Gov. Cuomo, the MTA and the NYPD are leaning on the throttle to ban recidivist sexual offenders from the subways. As currently fleshed out — which is to say, hardly at all — this will be hellishly difficult to implement, while striking a serious blow against the indispensable idea that the city’s public circulatory system is for everyone’s use.

Yes, ex-convicts, who have to get to court appointments, parole check-ins, counseling appointments and jobs, are people too.

We appreciate the attention to a true quality-of-life scourge: The MTA reported 275 arrests for sexual offenses in the subway in 2019, compared to 270 a year ago. Each is a deep and unsettling violation that demands a strong response. Ninety-five of the people who were collared had at least two prior convictions for similar conduct, with a quarter of those having two prior offenses just this year.

In other words, there’s a small contingent of sickos who keep having the opportunity to grope people.

Why? Lather, rinse, repeat: They’re caught, they get convicted or plead guilty, typically to a misdemeanor, and are cut loose. And the public remains at risk.

This is a criminal justice and mental health problem that requires a solution to match.

But it is fantastical to think that a cannot-ride registry would effectively dissuade habitual gropers, who already know what they do is illegal, and may simply find other places to do what they do if barred from trains and platforms.

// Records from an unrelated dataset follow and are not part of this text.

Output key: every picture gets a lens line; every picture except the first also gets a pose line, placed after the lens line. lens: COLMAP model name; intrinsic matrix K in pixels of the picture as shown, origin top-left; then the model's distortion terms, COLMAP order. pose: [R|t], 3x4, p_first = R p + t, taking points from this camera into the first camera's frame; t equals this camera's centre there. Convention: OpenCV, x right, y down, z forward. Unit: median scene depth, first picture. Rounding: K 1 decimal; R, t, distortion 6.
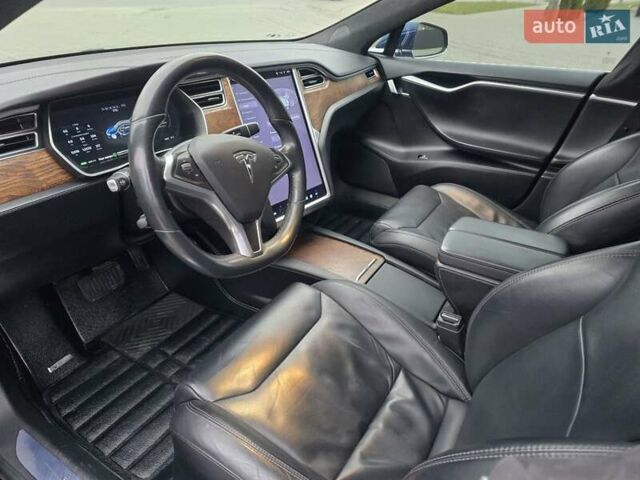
lens RADIAL K [[428.0, 0, 323.8], [0, 428.0, 241.7], [0, 0, 1]] dist [0.033471, -0.036369]
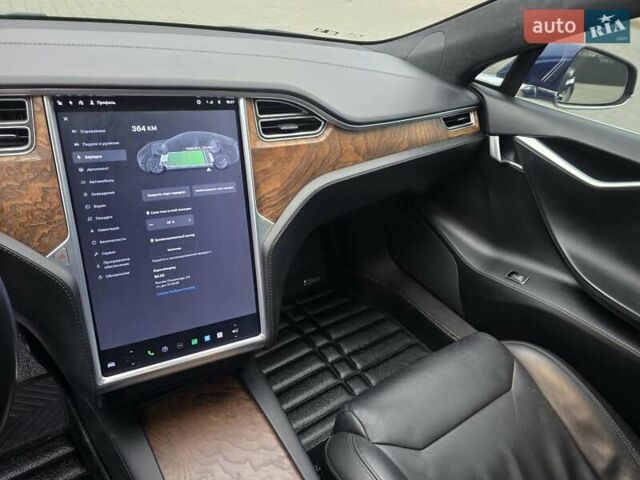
lens RADIAL K [[428.0, 0, 314.1], [0, 428.0, 237.7], [0, 0, 1]] dist [0.033471, -0.036369]
pose [[0.907189, 0.288854, -0.305893, 0.160462], [-0.285818, 0.956662, 0.055722, -0.223403], [0.308732, 0.036880, 0.950434, 0.410621]]
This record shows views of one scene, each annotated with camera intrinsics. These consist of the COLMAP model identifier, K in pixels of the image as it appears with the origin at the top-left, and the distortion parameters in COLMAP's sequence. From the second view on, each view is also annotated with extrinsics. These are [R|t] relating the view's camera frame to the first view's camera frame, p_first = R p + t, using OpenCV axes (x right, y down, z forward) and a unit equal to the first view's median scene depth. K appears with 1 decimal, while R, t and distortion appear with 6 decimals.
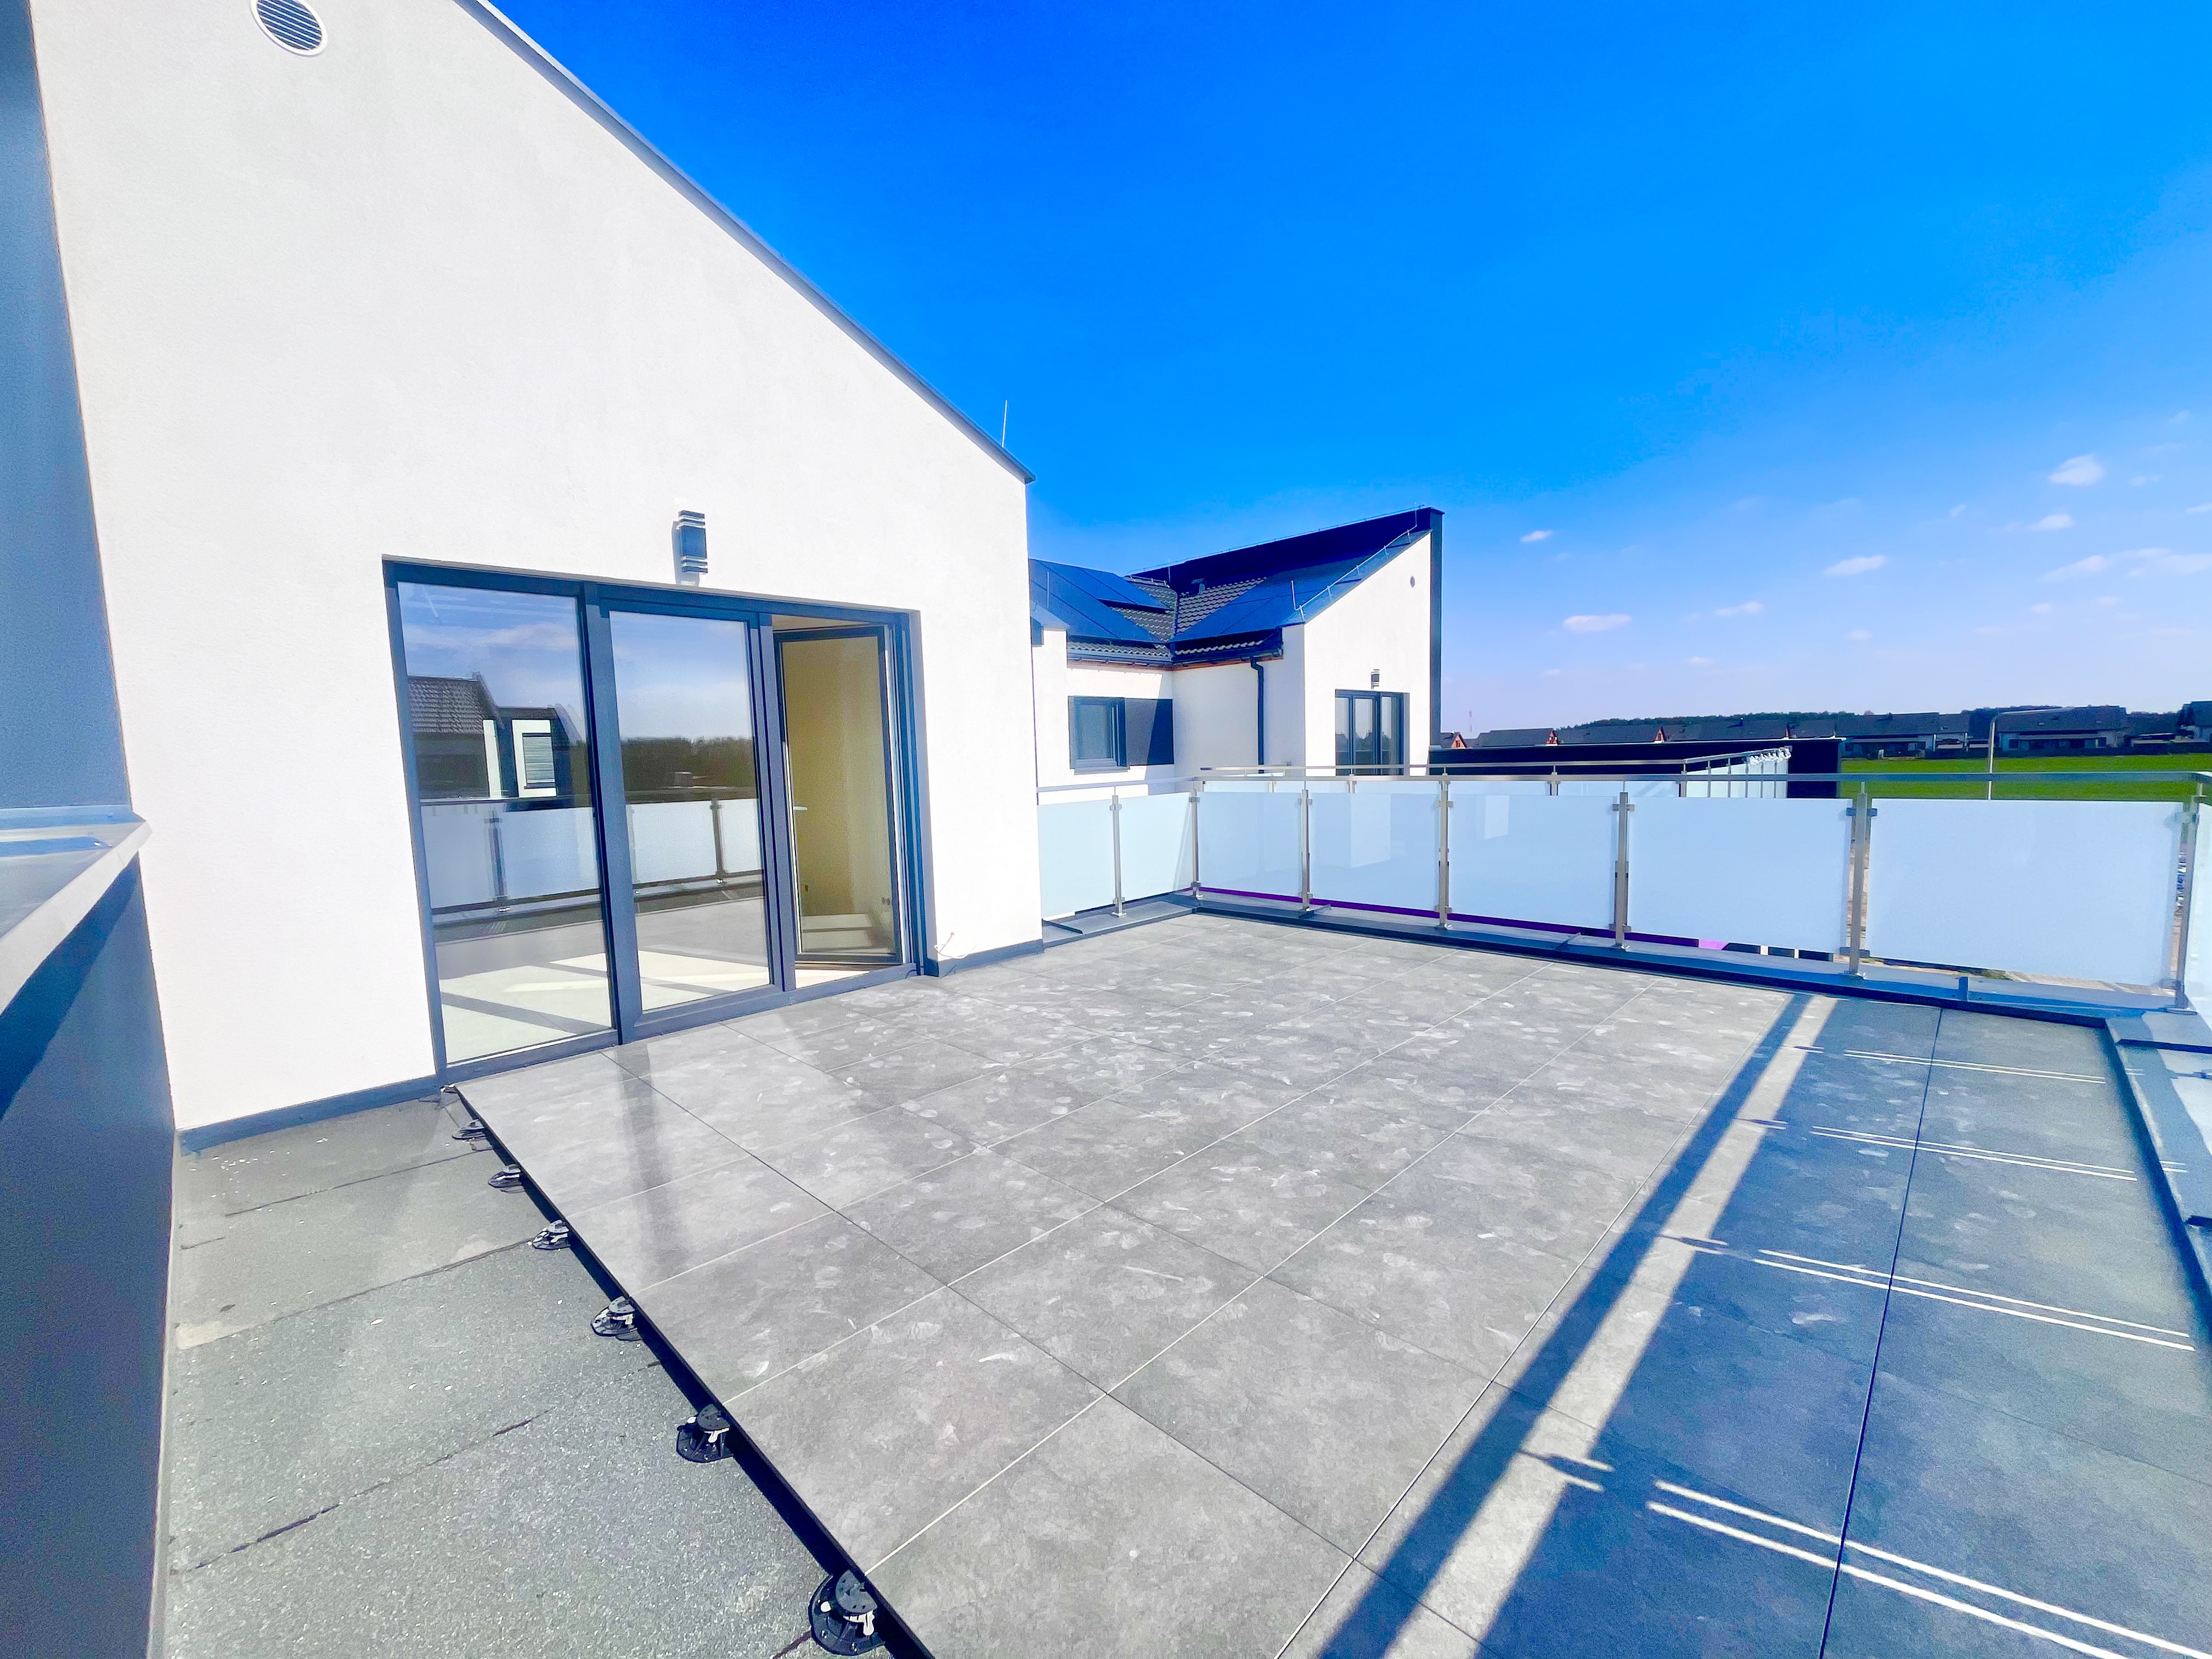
lens RADIAL K [[895.3, 0, 1104.4], [0, 895.3, 836.0], [0, 0, 1]] dist [-0.001589, -0.000652]
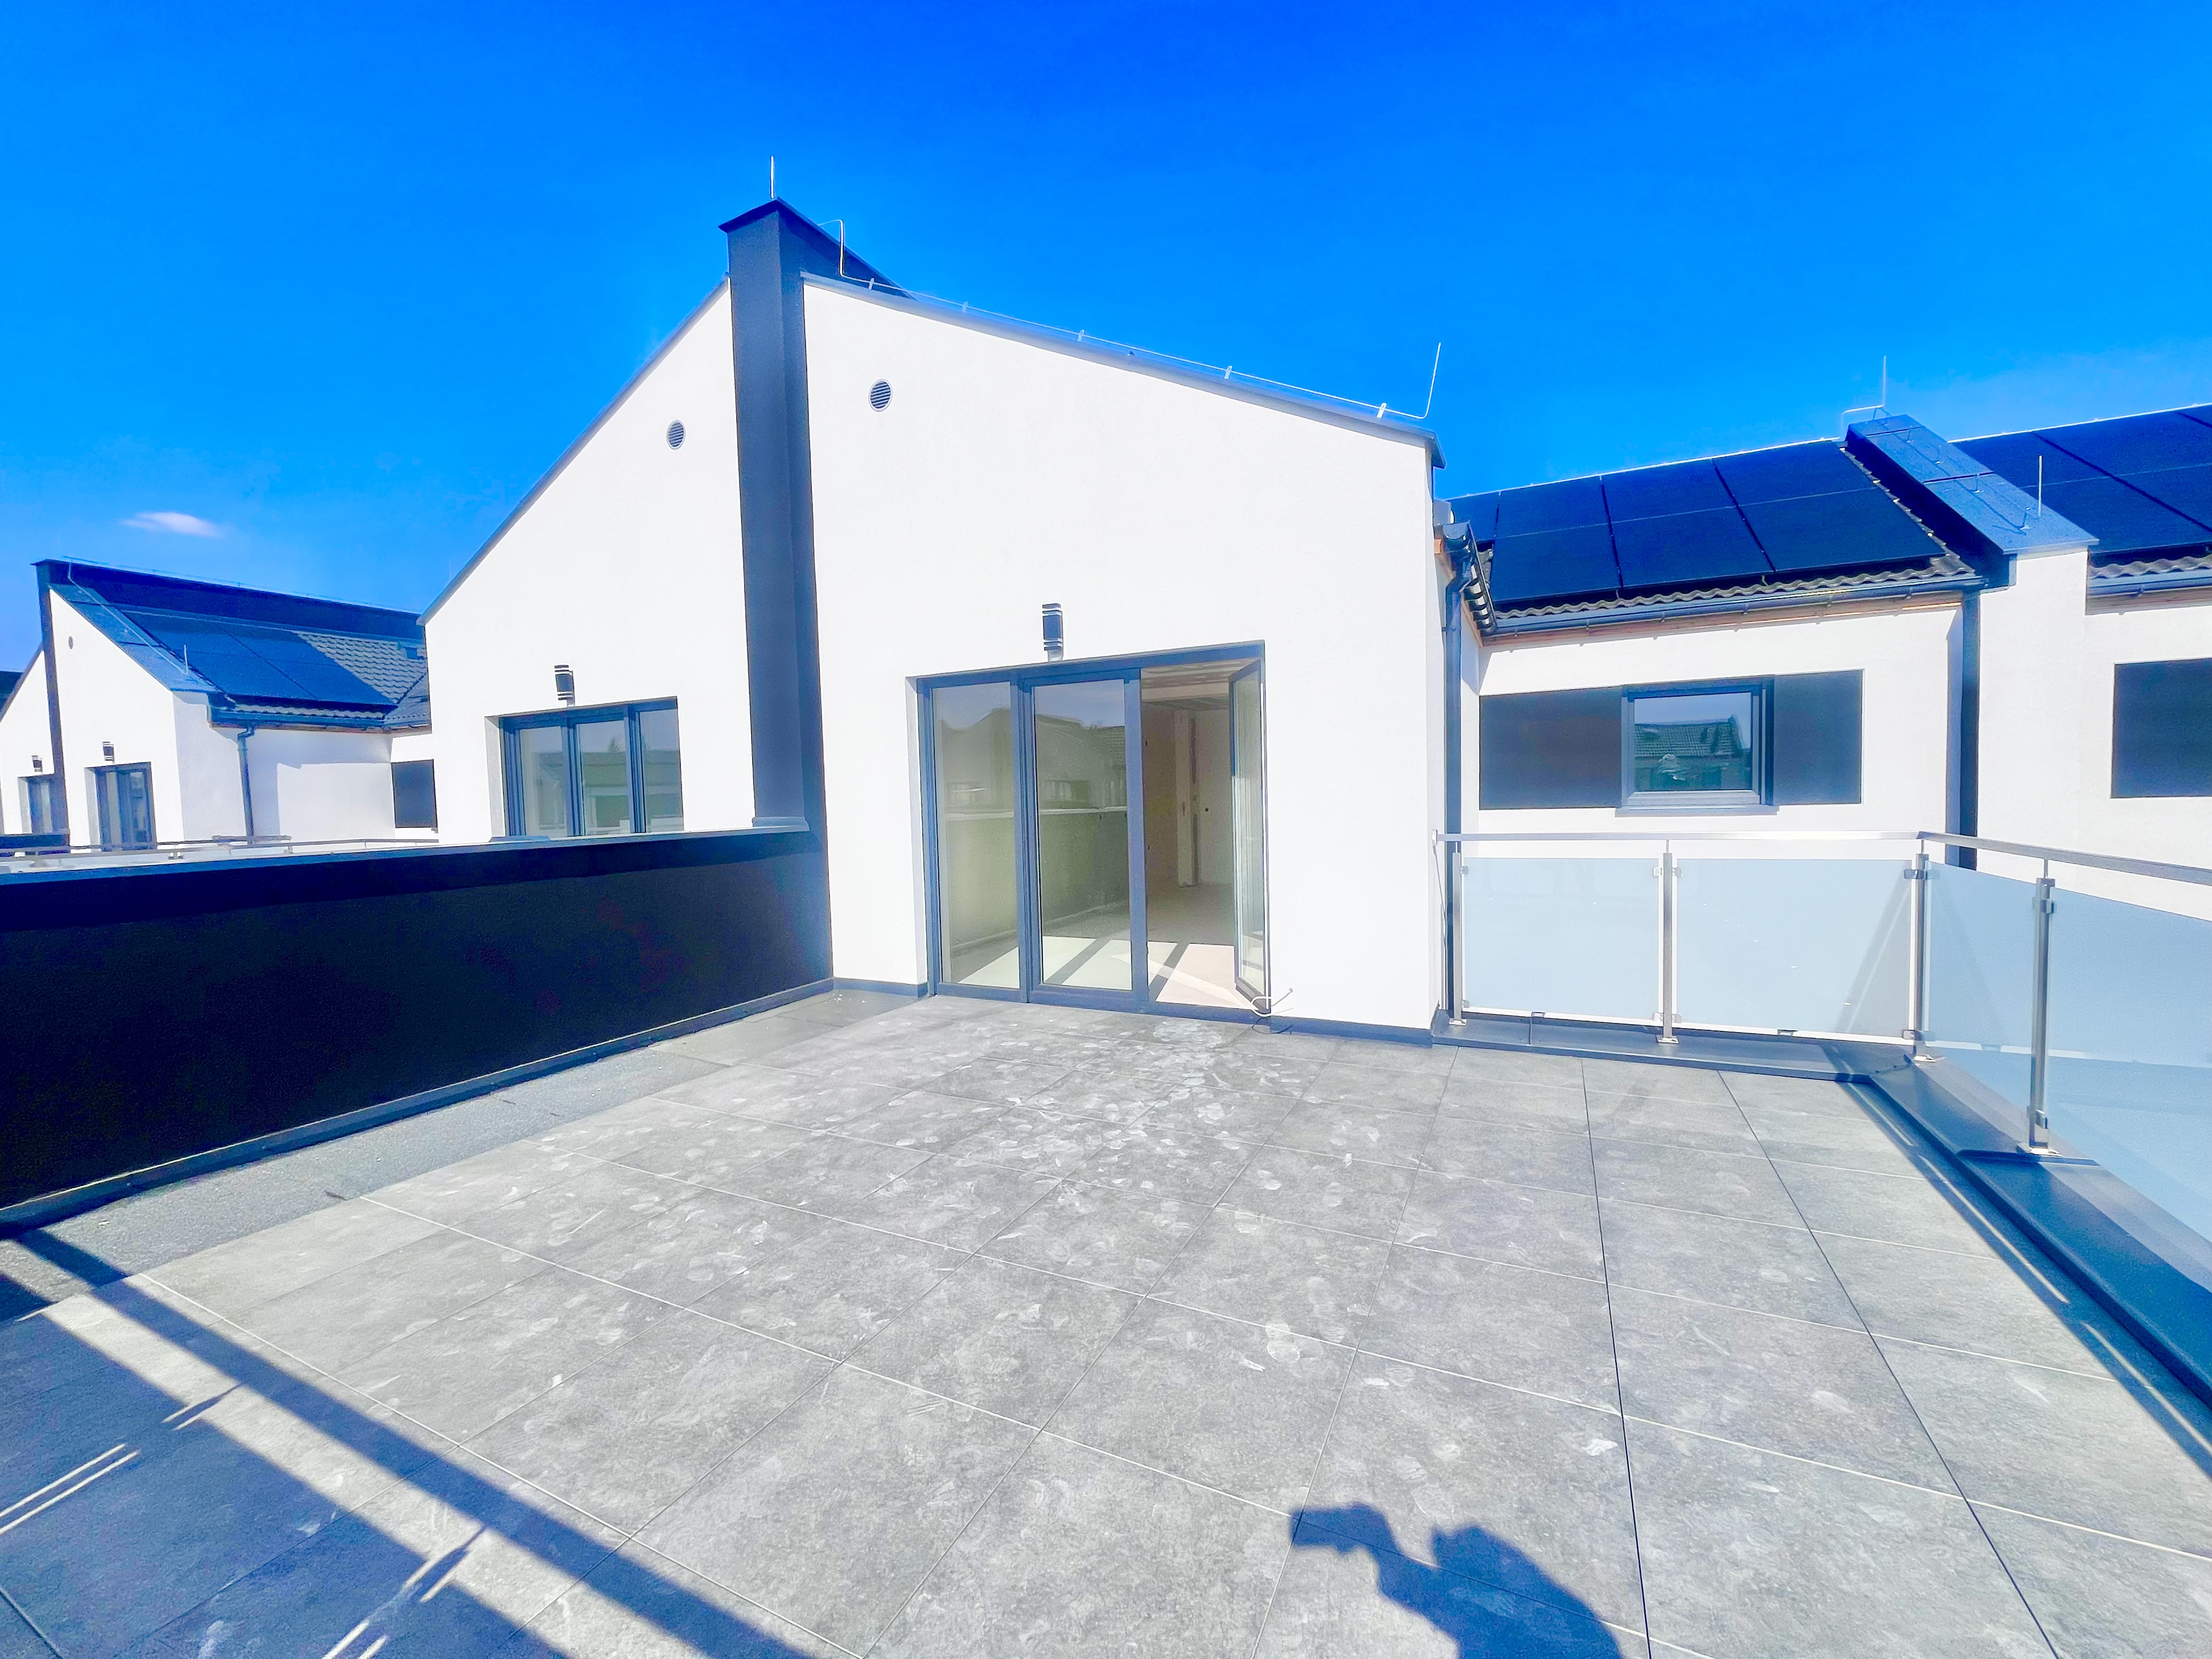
lens RADIAL K [[895.3, 0, 1105.2], [0, 895.3, 833.1], [0, 0, 1]] dist [-0.001589, -0.000652]
pose [[0.312180, 0.067058, -0.947653, 0.993342], [-0.067911, 0.996529, 0.048145, -0.127585], [0.947593, 0.049326, 0.315650, 0.850931]]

And while some cops roaming the system might recognize a mug and oust a baddie, that’s sure to be a rare occurrence. Needle in a haystack? Try searching for a specific rat on miles of tracks. The only systematic way to vet entry into a system with 474 stations and 27 train lines is to use face recognition technology, which every official has already ruled out.

Once the idea of banning people from public transit leaves the station, why should it stop with sexual offenders? Those on various terrorist watchlists, who might do more harm to far more people, should be verboten. Same with violent felons and others with a penchant for bad subway behavior (Bernhard Goetz, anyone?).

The problem is the principle. If the Legislature and governor want to take more drastic steps to constrain someone’s freedom after they’ve shown a chronic propensity to commit a particular crime, confining them either to prison or to treatment, we’re all ears.

But when a man is free, he’s free to travel throughout the city.